# turn signal problem



## paul nathan (Jul 31, 2010)

on my 93 nissan hardbody the right turn signal started flashing fast like bulb went out so replaced bulb but no change. still don't work. checked voltage in light and its 4 to 5 volts less than the left turn signal. whats the problem? a little frustrated


----------



## dvdswanson (Nov 6, 2005)

did you walk around the truck to see which one was out? I would check the flasher with the hazard flasher. if there is no change then you will need to clean the headlamp/turnsignal switch contacts.


----------



## cwilliamrose (Jul 11, 2010)

I had to change both front turn signal assemblies due to corrosion. I could clean then up and they would function OK for a short time them fail and flash at double speed. The seals had shrunk over time letting moisture inside. Replacements (new) were not cheap............Bill


----------



## paul nathan (Jul 31, 2010)

thanks for info but i turned hazards on and all flashed normal except passenger rear no blink at all.
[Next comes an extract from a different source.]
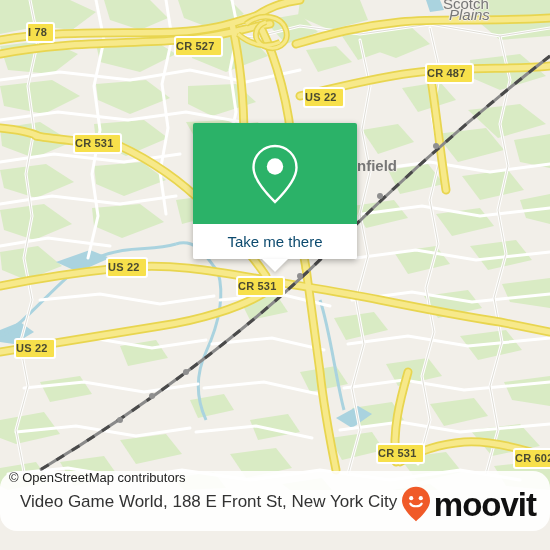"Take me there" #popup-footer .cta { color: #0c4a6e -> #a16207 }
I'll check the front ones to see if thats the problem. don't understand why hazards flash fine but when right signal is switched its fast


----------



## dvdswanson (Nov 6, 2005)

because hazards run through a different flasher than the blinkers.


----------



## paul nathan (Jul 31, 2010)

front signals good guess i'll check deeper for problem


----------



## zanegrey (Dec 5, 2005)

check the sockets as well as the bulbs ..

check the rear bumper s underneath for loss of ground..

most times it is in the switch...


----------